* [Directive]: Pull out every line in the entries below that contains the word "convey".

* [Material for this task]:

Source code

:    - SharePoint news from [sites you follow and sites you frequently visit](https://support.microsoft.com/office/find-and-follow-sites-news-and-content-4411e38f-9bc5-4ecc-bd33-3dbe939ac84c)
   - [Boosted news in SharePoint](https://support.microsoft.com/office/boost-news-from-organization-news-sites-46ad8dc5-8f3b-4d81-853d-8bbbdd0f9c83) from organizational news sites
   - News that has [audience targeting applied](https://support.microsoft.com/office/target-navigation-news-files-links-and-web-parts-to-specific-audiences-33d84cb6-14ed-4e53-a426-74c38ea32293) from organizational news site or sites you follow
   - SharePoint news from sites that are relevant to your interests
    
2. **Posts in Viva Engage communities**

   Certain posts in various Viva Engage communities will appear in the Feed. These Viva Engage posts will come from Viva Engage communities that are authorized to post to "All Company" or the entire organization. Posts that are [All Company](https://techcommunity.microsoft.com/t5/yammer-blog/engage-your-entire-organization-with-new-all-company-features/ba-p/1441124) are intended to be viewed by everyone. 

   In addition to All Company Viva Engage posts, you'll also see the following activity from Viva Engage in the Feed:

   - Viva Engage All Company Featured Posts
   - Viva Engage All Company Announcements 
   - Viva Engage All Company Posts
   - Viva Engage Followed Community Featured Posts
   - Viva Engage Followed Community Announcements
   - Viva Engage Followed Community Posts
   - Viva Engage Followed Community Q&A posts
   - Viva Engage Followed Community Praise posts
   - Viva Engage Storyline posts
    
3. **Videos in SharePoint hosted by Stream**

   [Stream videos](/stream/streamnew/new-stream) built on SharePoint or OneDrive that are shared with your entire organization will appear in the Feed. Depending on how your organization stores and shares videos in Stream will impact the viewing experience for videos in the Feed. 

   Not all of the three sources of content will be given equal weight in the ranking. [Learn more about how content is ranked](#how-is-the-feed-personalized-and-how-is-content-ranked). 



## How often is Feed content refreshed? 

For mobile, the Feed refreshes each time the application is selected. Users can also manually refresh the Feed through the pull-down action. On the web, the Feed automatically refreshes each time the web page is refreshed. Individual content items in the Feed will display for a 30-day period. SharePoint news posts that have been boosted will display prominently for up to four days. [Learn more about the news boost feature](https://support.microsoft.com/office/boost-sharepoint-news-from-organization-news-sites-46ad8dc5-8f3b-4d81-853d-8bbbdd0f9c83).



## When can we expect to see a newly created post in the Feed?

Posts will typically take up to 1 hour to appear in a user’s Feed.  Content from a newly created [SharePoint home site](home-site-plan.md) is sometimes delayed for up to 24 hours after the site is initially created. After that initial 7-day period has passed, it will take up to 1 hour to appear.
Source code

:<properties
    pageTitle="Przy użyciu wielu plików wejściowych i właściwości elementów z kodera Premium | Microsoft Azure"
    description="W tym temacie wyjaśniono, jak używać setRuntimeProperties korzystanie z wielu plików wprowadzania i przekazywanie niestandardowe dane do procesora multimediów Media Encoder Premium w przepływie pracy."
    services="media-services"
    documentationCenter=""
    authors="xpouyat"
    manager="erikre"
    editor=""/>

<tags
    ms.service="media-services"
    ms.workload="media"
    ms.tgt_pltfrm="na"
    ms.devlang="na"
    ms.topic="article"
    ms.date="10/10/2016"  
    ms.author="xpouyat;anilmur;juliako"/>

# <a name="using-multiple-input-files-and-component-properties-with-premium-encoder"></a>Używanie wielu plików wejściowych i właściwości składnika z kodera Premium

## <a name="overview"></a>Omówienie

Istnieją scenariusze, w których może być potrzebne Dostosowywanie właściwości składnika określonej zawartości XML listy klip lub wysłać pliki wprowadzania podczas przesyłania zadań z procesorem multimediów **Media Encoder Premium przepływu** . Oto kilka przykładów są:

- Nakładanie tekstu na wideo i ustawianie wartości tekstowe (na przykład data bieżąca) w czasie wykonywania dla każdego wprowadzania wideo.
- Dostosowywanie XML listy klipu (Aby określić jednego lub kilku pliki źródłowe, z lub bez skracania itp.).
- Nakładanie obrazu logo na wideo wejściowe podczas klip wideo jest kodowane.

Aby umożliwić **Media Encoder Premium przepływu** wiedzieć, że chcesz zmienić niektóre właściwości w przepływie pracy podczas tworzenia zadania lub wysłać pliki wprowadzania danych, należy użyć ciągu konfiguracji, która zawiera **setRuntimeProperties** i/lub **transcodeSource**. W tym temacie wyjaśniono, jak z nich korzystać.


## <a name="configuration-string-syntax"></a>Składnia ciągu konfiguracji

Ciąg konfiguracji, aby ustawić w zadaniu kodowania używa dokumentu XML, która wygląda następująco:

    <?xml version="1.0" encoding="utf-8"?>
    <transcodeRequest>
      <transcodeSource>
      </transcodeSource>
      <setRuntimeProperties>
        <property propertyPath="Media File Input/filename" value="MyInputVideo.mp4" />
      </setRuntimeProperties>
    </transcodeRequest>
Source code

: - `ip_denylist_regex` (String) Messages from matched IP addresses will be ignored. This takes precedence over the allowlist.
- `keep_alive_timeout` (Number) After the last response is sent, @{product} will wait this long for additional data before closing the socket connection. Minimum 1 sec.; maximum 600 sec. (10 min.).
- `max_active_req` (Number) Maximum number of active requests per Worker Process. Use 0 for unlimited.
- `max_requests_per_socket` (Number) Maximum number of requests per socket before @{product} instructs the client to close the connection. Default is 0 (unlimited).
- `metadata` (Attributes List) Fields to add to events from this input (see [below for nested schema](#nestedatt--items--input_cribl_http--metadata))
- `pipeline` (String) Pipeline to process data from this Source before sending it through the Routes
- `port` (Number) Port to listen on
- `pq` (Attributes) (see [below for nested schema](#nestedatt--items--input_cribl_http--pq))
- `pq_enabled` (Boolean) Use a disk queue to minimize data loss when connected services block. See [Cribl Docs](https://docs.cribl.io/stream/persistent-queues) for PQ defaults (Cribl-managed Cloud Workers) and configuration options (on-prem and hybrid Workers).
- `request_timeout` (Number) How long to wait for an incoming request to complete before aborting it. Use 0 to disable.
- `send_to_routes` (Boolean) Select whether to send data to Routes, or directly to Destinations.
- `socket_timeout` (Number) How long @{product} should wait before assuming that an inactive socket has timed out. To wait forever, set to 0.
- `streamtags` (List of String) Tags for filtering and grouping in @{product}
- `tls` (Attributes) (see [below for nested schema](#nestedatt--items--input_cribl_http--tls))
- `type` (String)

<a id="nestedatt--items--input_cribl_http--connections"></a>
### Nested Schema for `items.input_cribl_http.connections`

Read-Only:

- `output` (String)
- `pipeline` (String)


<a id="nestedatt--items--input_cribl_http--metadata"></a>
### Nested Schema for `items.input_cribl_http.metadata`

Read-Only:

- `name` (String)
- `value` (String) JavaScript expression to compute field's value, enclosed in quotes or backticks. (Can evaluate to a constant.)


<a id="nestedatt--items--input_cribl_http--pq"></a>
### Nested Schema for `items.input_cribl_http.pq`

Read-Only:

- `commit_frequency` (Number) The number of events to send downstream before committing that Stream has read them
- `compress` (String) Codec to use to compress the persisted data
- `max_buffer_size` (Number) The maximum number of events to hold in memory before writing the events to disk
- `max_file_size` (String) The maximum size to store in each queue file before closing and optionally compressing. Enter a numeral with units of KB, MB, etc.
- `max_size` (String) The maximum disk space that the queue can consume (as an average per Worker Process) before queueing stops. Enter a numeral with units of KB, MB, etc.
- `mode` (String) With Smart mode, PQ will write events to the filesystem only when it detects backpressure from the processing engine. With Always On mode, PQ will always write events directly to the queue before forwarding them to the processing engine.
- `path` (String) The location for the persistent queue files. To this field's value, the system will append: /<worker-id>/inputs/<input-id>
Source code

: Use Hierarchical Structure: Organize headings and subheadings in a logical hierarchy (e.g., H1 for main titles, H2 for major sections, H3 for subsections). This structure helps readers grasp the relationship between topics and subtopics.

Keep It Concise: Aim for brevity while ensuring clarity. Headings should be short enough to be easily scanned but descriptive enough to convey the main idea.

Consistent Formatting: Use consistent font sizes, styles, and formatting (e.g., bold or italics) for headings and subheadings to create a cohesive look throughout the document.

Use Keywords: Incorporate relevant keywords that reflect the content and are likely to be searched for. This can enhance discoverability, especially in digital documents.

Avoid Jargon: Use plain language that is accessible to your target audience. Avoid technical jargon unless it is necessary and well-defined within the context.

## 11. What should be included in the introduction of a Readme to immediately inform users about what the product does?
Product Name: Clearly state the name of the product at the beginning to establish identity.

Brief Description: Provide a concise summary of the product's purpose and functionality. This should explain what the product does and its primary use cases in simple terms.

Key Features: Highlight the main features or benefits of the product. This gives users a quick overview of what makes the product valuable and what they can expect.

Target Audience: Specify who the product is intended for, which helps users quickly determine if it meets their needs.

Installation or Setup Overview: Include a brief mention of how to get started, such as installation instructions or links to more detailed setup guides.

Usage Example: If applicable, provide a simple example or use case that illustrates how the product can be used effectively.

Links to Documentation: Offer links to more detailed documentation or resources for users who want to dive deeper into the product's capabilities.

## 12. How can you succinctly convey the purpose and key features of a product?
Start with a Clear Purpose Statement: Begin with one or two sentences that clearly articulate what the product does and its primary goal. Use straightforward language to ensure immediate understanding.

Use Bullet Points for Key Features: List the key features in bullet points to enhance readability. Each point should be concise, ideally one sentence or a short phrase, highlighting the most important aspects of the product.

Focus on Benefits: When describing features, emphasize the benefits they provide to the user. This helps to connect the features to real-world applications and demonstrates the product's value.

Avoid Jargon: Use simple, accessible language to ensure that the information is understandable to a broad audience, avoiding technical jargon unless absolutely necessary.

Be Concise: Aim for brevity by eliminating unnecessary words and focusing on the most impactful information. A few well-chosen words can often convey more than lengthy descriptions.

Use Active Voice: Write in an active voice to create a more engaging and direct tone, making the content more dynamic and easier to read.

* [Result of this task]:
Keep It Concise: Aim for brevity while ensuring clarity. Headings should be short enough to be easily scanned but descriptive enough to convey the main idea.
## 12. How can you succinctly convey the purpose and key features of a product?
Be Concise: Aim for brevity by eliminating unnecessary words and focusing on the most impactful information. A few well-chosen words can often convey more than lengthy descriptions.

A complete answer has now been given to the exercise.